Com sorriso com mais dentes que o teclado da própria sanfona, o potiguar Lulinha Alencar nunca imaginou participar de um clipe de Luiz Gonzaga. “Tocar junto com ele é muito emocionante. Quanto mais homenagem tiver vai ser pouco diante da grandeza que seu Luiz é para gente”, disse Lulinha, que além de ter o nome do Rei do Baião, nasceu na mesma data, em 13  de dezembro. “Tem essa briga lá em casa. Minha mãe diz que meu nome é por causa de Santa Luzia. Meu pai, que também é sanfoneiro, diz que é por causa de Gonzaga. O fato  nada diminui a emoção desse momento”.

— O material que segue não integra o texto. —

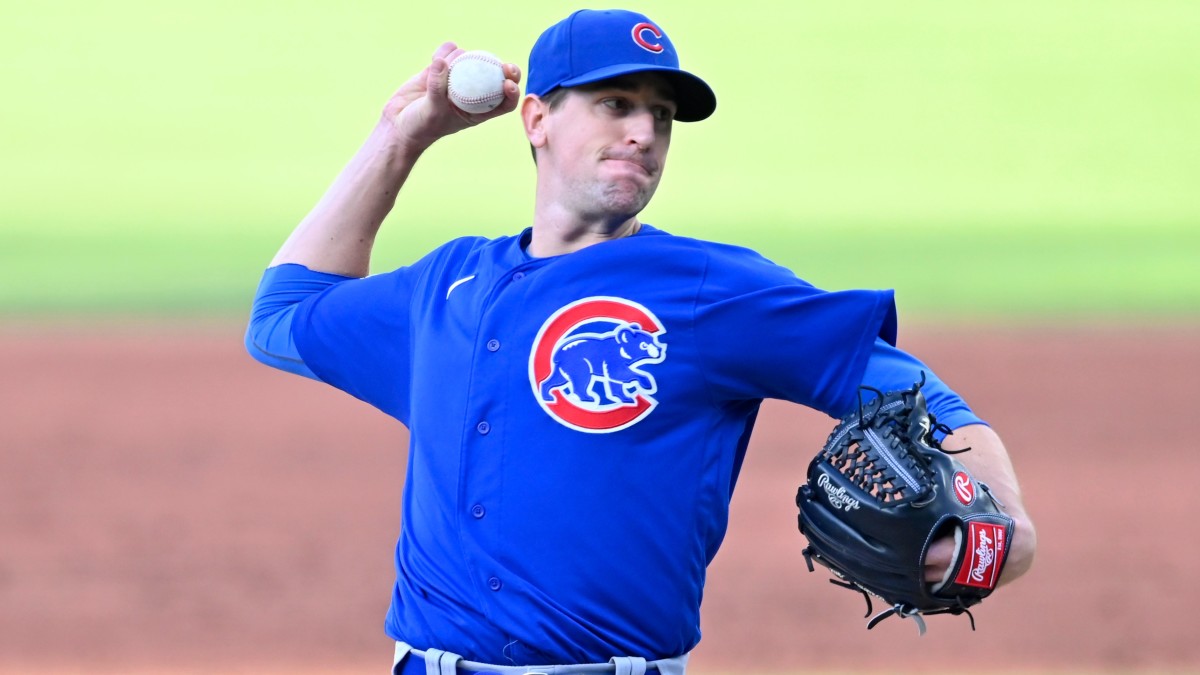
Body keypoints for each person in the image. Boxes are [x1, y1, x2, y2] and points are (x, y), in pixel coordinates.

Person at [246, 8, 1036, 675]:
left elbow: (919, 395)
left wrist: (1006, 525)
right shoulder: (445, 285)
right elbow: (284, 315)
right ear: (538, 119)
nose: (643, 132)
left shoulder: (706, 286)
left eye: (660, 116)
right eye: (616, 103)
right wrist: (401, 135)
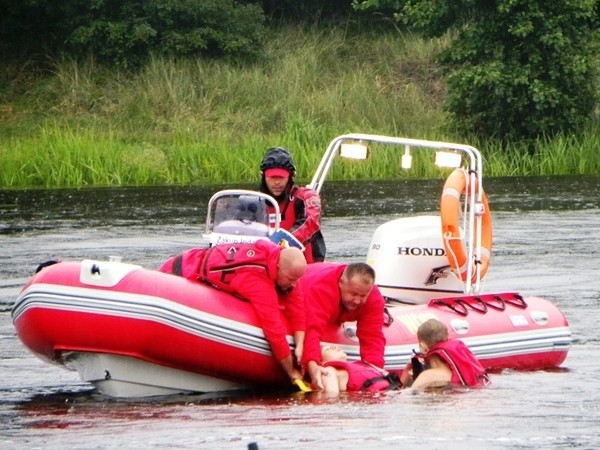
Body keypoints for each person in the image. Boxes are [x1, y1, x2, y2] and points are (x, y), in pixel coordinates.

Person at [158, 240, 307, 384]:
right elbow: (274, 331)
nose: (294, 284)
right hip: (179, 272)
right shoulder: (257, 283)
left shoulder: (274, 253)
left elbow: (297, 304)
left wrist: (300, 345)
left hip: (192, 257)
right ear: (279, 267)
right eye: (291, 279)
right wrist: (291, 371)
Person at [300, 262, 386, 390]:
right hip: (306, 287)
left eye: (363, 296)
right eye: (353, 294)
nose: (357, 300)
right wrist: (312, 366)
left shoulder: (374, 297)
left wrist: (374, 376)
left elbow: (373, 338)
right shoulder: (321, 288)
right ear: (341, 282)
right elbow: (312, 329)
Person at [259, 147, 326, 263]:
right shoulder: (254, 201)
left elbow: (310, 222)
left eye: (281, 177)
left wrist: (279, 243)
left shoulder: (307, 197)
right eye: (272, 177)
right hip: (265, 261)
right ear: (263, 176)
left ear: (290, 177)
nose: (276, 182)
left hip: (304, 266)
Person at [400, 318, 491, 390]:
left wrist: (405, 374)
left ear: (423, 346)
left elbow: (404, 396)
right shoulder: (463, 370)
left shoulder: (426, 377)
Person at [320, 344, 400, 395]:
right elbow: (331, 399)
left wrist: (407, 370)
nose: (335, 346)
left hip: (393, 393)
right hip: (385, 399)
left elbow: (396, 385)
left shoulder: (362, 365)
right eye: (327, 349)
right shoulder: (328, 371)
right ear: (321, 362)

Da nova geração de sanfoneiros, o sergipano Mestrinho foi um dos que conduziram a orquestra. “Momento único. Você poder tá na terra do rei, onde ele pisou, onde tudo começou, do lado da casa dele e pertinho da igreja já é um privilégio sem tamanho. Imagine poder tocar junto com ele. Uma energia grandiosa, um momento único”.Rodrigo Zanchini é o diretor do clipe de Gonzagão (Foto: Hercules Felix/Divulgação)‘Achamos uma relíquia’, diz diretor

O diretor-geral do primeiro clipe de Luiz Gonzaga tinha um desafio. “Como que eu faço o clipe de Asa Branca se eu não tenho mais o cara pra cantar pra gente? Fomos atrás de um material em que ele estivesse cantando só a Asa Branca com sanfona. Procuramos em todos os cantos e ninguém tinha”, contou Rodrigo Zanchini.

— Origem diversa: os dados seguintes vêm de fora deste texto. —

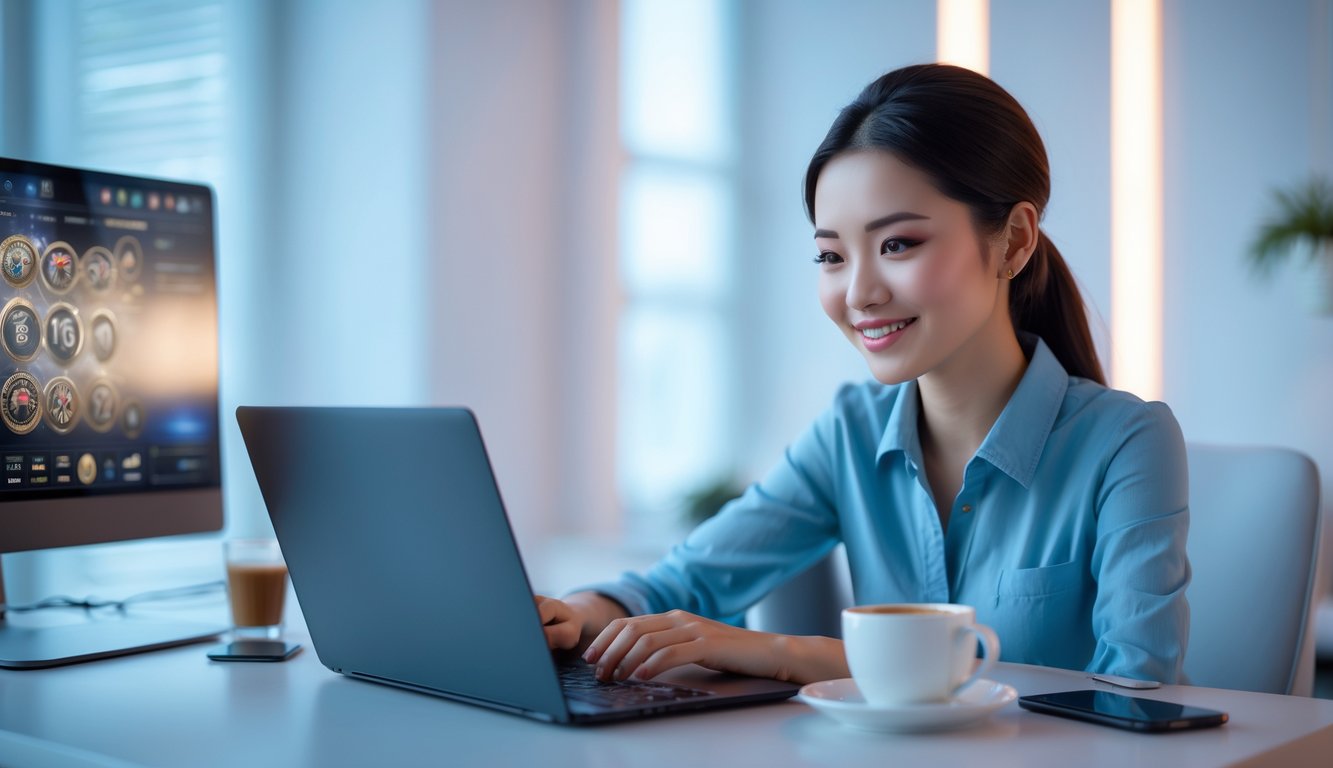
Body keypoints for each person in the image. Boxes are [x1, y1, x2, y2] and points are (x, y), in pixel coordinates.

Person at [535, 63, 1189, 687]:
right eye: (830, 255)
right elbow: (684, 583)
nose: (859, 293)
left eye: (897, 244)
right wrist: (579, 614)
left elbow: (1132, 693)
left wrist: (797, 655)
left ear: (1013, 242)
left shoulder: (1126, 442)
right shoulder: (850, 431)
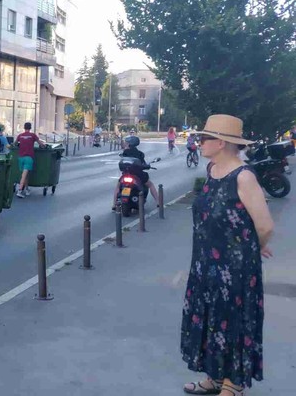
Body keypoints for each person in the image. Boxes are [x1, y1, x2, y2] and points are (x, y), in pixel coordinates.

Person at [180, 115, 273, 396]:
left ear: (221, 142)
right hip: (206, 263)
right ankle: (214, 376)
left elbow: (265, 224)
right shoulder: (212, 169)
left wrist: (255, 245)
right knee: (210, 318)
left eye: (204, 138)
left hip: (236, 268)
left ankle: (233, 384)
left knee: (232, 320)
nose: (199, 142)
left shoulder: (243, 176)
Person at [112, 135, 159, 206]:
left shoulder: (125, 152)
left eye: (126, 142)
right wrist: (147, 166)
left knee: (118, 186)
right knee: (150, 184)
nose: (125, 143)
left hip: (126, 174)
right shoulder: (140, 153)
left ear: (129, 144)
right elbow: (143, 163)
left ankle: (114, 204)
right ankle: (158, 202)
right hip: (138, 175)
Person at [15, 122, 44, 198]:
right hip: (28, 158)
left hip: (21, 158)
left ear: (24, 127)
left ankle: (27, 189)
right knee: (24, 175)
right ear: (30, 128)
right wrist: (44, 146)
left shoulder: (20, 136)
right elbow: (40, 143)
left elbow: (15, 144)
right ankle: (20, 190)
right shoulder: (33, 135)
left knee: (25, 175)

Mas os problemas de Zanchini acabaram às vésperas do início das gravações. Ele recebu uma ligação que mudou tudo. “Três dias antes de eu vir aqui conhecer a cidade, uns 15 dias antes do início das gravações, aparece um cara da TV Cultura dizendo que achou um material raro. Ele disse que não ia mandar para mim. Queria que eu fosse lá conhecer. Fomos lá e achamos uma relíquia”.

Nas imagens, o Rei do Baião tocava Asa Branca só com a sanfona. Tudo o que Zanchini queria. Mas, além de tudo, o Rei do Baião está cantando com verdade, uma emoção diferenciada. “É incrível! Nas imagens, ele já estava no final da carreira. Ele toca com o sentimento de uma vida inteira. Ele está sentindo a música”.

O diretor explica que, além do material antigo, novas imagens e sons são misturados. “Tanto imagem como o som de Gonzaga a gente tá misturando com imagens novas e os sons dos sanfoneiros aqui”. Cineasta especialista em videoclipe, ele conta que tudo começou quando produziu um trabalho para o sergipano Mestrinho do Acordeon e a baiana Ivete Sangalo.

“Conheci um cara chamado Mestrinho, que é um dos sanfoneiros da nova geração e fez uma música com uma baiana chamada Ivete Sangalo, você conhece?”, brincou Rodrigo. “Uma música linda dos dois, composição do Mestrinho. Por coincidência viram esse trabalho, com a mesma temática, e me chamaram para fazer esse videoclipe”.

A partir daí, bastou selecionar os sanfoneiros, boa parte discípulos diretos de Gonzaga. “Essa seleção de sanfoneiros foi escolhida a dedo. São sanfoneiros que carregam esse legado e que foram mais diretamente influenciados pelo Gonzaga. A gente tá muito emocionado”, disse a cantora Mariana Aydar, que cuidou da direção musical.